Dataset records:
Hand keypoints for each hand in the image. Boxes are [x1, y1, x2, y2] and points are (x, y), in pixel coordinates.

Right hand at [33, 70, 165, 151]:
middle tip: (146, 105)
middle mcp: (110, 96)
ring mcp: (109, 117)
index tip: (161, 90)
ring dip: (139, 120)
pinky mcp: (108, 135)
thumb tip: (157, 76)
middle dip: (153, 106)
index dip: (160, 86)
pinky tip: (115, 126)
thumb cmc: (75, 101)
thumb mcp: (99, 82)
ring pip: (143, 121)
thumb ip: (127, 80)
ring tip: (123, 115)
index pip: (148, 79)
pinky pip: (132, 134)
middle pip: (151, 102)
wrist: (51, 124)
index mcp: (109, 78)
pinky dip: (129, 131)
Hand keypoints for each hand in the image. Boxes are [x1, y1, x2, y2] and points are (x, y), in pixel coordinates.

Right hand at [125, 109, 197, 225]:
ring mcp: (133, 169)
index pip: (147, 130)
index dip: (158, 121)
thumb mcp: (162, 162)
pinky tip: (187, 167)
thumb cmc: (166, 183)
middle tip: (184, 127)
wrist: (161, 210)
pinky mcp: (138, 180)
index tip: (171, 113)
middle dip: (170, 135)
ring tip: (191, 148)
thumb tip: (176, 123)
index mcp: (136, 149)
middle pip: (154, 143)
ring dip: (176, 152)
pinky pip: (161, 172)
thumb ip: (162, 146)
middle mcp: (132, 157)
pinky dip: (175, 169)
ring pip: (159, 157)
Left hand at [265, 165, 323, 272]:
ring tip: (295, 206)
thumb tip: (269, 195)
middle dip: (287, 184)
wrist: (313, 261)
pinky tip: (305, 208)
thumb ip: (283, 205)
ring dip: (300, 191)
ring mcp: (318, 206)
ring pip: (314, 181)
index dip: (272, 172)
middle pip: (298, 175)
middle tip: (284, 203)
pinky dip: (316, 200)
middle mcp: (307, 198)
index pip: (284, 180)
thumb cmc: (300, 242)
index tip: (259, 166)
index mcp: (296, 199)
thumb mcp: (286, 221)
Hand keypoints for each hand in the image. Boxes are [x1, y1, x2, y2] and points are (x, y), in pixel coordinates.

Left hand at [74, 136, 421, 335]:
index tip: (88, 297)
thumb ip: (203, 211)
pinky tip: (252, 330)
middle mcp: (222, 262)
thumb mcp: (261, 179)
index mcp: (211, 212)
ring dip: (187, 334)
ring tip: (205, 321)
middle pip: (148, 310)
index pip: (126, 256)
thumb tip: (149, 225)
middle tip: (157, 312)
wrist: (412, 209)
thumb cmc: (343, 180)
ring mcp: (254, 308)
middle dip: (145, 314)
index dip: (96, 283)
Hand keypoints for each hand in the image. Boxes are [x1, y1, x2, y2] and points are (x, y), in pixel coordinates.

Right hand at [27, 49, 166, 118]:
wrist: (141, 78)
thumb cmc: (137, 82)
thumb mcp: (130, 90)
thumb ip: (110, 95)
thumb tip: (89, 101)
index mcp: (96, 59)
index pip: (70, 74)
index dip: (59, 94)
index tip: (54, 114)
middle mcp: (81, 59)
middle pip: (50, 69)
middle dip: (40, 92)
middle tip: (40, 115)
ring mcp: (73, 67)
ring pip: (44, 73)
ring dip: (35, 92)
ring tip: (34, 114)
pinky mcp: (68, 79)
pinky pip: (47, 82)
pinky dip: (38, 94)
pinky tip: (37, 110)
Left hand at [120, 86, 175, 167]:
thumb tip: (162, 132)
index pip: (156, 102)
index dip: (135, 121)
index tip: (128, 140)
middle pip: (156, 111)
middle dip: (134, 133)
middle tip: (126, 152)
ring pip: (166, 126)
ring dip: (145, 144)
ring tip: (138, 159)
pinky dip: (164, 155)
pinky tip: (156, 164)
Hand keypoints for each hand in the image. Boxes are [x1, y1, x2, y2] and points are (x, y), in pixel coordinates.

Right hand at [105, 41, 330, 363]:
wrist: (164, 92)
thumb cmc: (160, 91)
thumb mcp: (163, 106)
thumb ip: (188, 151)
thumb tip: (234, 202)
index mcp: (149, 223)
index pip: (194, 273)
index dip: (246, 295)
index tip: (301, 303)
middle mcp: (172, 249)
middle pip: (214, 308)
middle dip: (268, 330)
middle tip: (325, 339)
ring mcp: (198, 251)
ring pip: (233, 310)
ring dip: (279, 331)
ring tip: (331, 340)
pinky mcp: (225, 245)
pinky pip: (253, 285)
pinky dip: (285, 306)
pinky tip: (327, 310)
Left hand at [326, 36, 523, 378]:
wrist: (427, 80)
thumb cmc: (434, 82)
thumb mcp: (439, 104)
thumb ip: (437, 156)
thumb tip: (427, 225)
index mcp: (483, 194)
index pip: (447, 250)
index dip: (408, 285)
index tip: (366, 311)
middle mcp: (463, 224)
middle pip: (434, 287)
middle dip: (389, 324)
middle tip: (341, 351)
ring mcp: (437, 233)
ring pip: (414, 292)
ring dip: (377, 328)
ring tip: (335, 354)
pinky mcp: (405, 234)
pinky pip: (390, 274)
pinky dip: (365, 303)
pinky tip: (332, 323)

...

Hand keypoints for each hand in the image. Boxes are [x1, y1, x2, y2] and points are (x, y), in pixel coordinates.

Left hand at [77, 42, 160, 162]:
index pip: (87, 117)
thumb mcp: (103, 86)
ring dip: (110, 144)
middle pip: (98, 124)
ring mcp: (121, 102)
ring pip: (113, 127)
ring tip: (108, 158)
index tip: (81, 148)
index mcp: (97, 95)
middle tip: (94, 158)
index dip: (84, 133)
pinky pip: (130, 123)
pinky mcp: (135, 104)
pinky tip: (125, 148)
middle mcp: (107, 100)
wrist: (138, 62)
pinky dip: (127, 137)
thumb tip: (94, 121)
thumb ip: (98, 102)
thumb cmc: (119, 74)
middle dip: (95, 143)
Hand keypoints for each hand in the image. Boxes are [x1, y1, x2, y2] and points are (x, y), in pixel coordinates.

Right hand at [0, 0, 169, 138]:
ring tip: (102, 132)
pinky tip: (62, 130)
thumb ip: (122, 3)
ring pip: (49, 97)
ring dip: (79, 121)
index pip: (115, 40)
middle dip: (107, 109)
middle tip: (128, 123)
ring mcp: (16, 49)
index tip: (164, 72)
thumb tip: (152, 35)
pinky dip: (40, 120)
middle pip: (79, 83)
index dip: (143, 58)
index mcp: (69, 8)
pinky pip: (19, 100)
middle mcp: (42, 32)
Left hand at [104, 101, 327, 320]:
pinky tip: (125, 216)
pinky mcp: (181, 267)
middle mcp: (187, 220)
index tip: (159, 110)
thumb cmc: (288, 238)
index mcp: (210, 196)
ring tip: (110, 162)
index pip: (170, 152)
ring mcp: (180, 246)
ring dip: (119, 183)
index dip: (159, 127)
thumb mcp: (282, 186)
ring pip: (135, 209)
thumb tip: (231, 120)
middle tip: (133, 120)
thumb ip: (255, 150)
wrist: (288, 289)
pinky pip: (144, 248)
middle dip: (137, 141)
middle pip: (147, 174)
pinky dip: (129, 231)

...

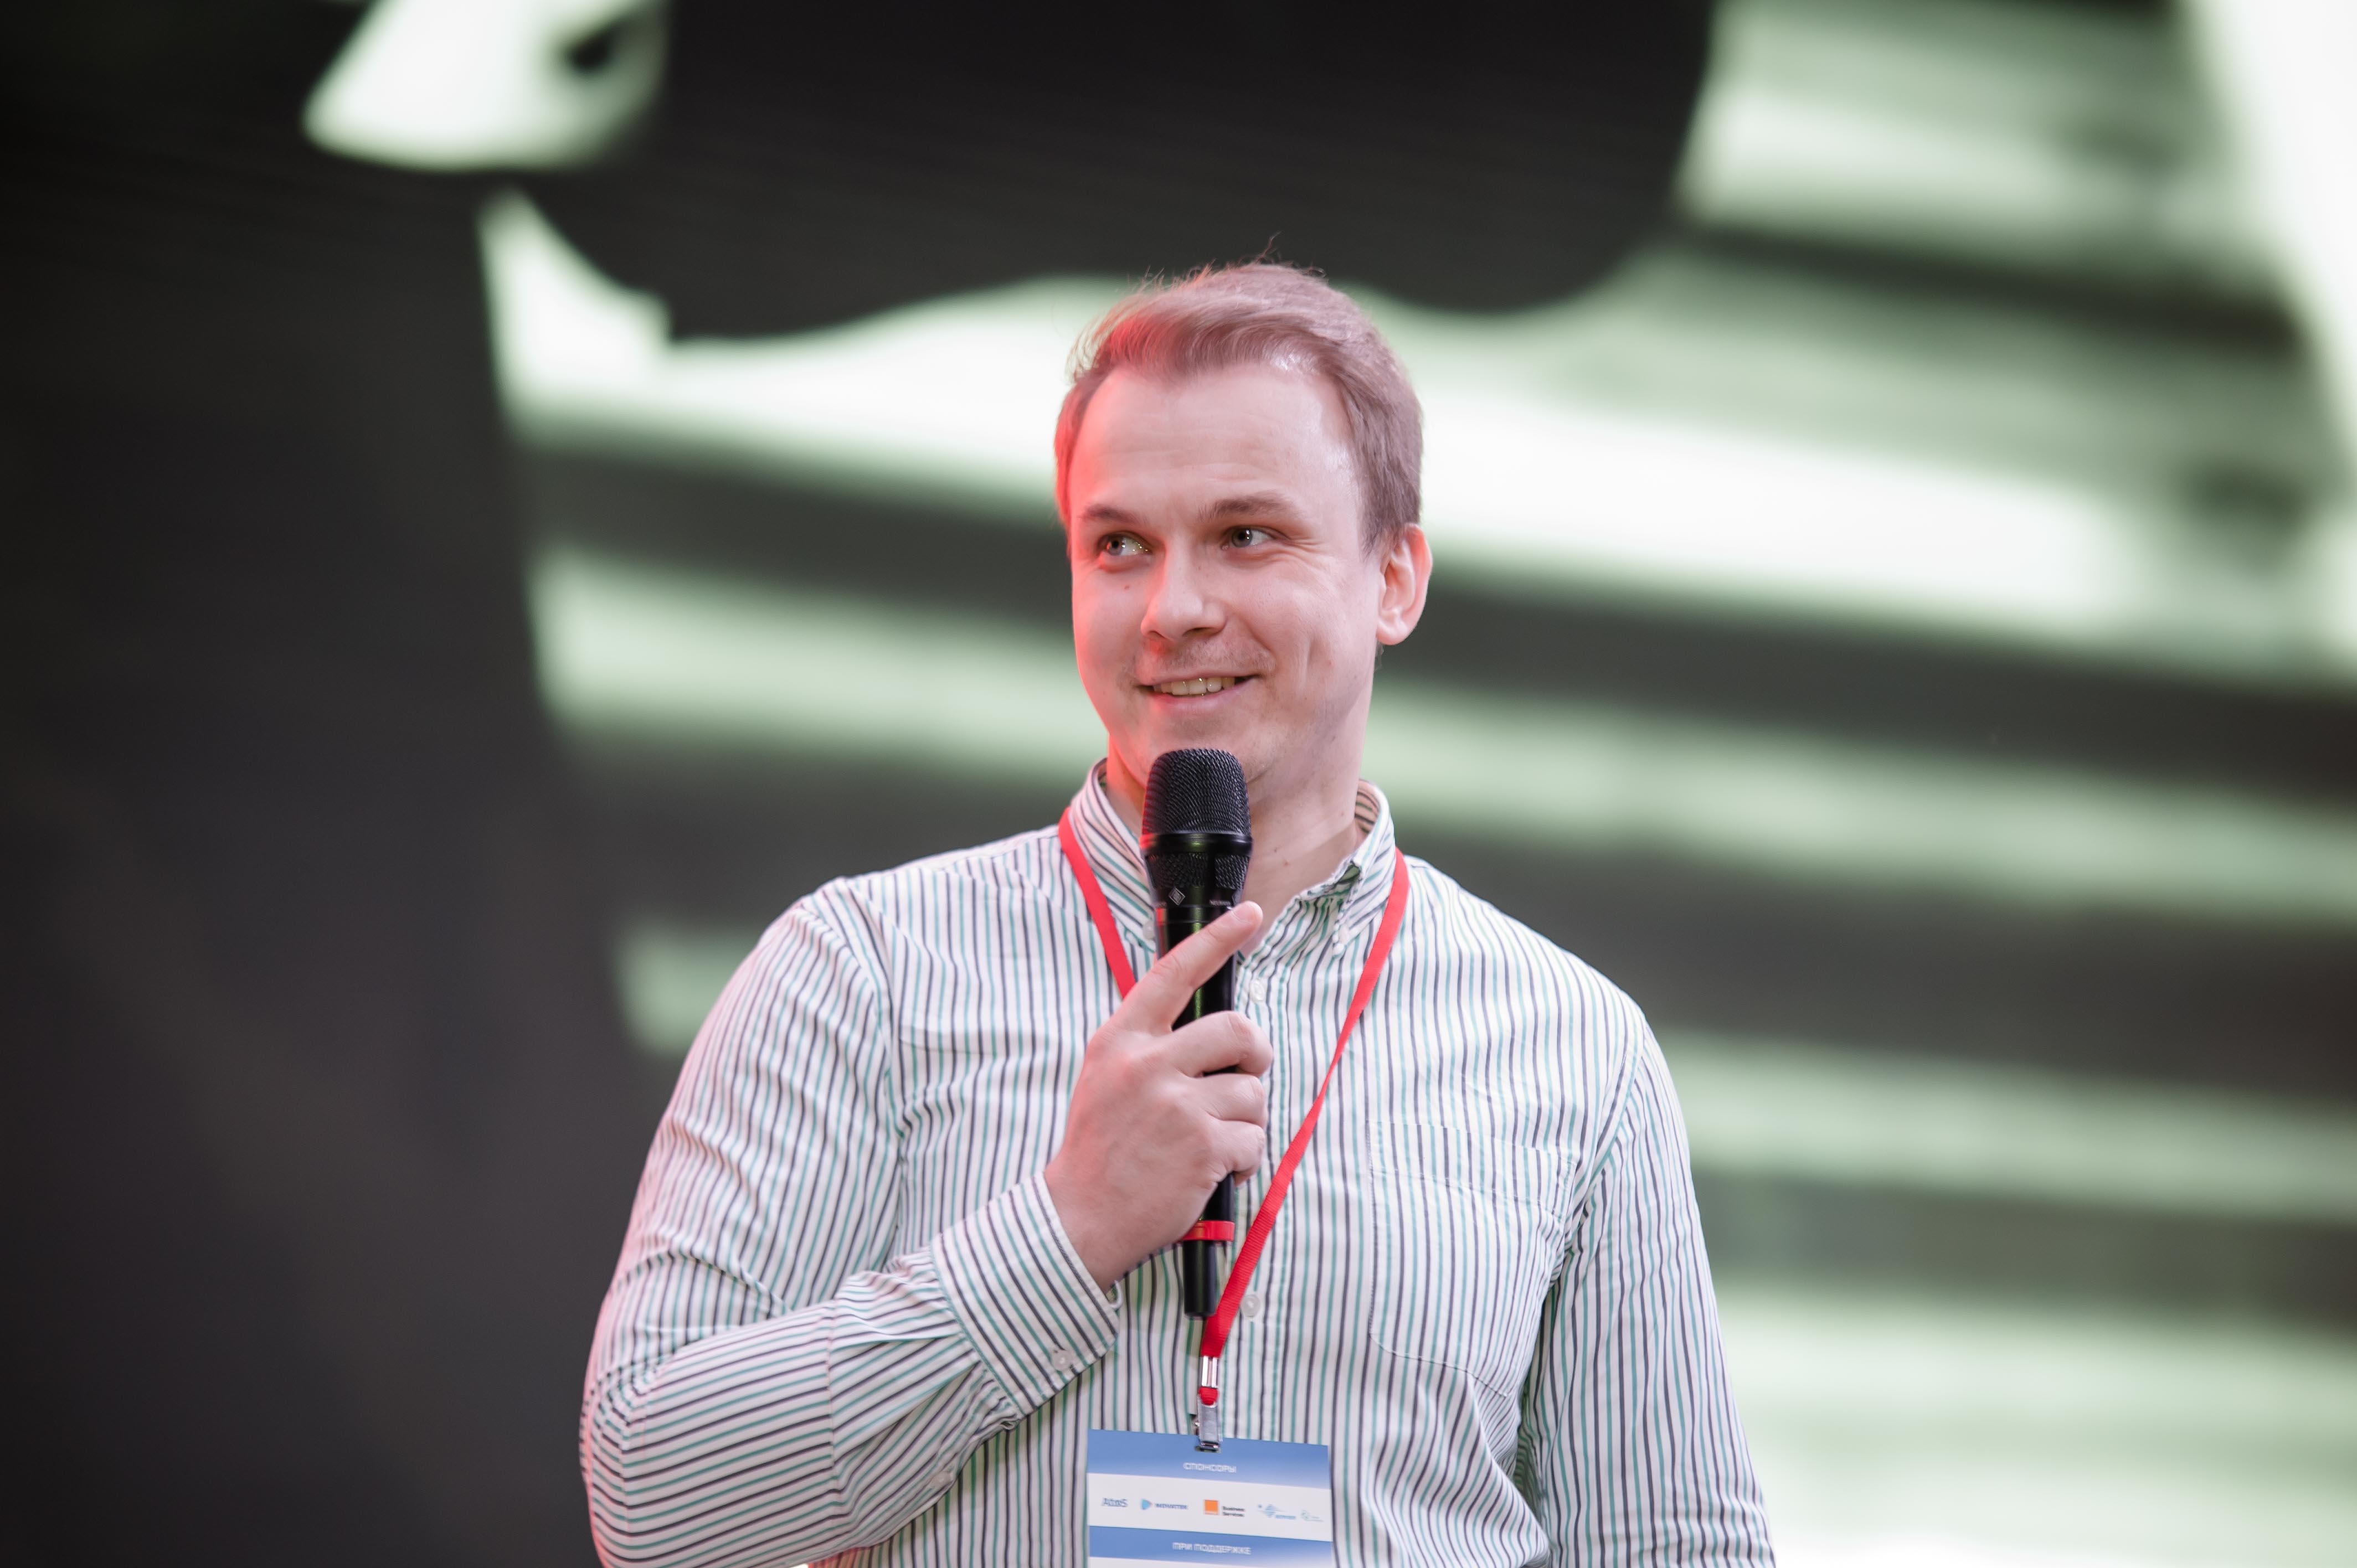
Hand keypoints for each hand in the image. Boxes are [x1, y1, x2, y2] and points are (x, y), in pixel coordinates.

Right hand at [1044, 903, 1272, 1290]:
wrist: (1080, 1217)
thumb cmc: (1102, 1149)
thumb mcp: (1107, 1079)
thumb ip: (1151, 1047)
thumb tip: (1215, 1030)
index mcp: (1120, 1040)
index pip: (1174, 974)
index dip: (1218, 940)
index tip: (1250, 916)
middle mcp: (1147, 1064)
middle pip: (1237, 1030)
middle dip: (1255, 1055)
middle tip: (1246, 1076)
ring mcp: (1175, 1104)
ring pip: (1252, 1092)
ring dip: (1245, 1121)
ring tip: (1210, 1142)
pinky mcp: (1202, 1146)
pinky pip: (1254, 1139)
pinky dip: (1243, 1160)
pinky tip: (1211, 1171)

About this task: The range runs from the line above containing "middle tip: (126, 152)" to the line containing "thumb tip: (427, 225)", inclusive. Restate those lines word for word and no others.

Answer to this exercise:
middle tip: (126, 152)
ring pip: (166, 126)
ring dip: (145, 144)
ring tip: (138, 159)
pinky dip: (164, 155)
pinky tip: (156, 164)
Hand keypoints for each hand in the image. Boxes are [x1, y1, x2, y2] and points are (x, y), in pixel coordinates.

Right hand at [105, 41, 330, 363]:
wrist: (164, 92)
thumb cmc: (160, 91)
thumb mcp: (163, 106)
thumb ip: (188, 151)
thumb tip: (234, 202)
index mcp: (149, 223)
index pip: (194, 273)
index dip: (246, 295)
index tip: (301, 303)
middle mcp: (172, 249)
middle pip: (214, 308)
middle dip: (268, 330)
middle tip: (325, 339)
ring mcp: (198, 251)
ring pip: (233, 310)
ring dip: (279, 331)
ring tip: (331, 340)
pinky mcp: (225, 245)
pinky pip: (253, 285)
pinky dip: (285, 306)
pinky tip: (327, 310)
Left hand at [326, 36, 523, 378]:
wrist: (427, 80)
thumb cmc: (434, 82)
thumb mcp: (439, 104)
thumb ip: (437, 156)
thumb tip: (427, 225)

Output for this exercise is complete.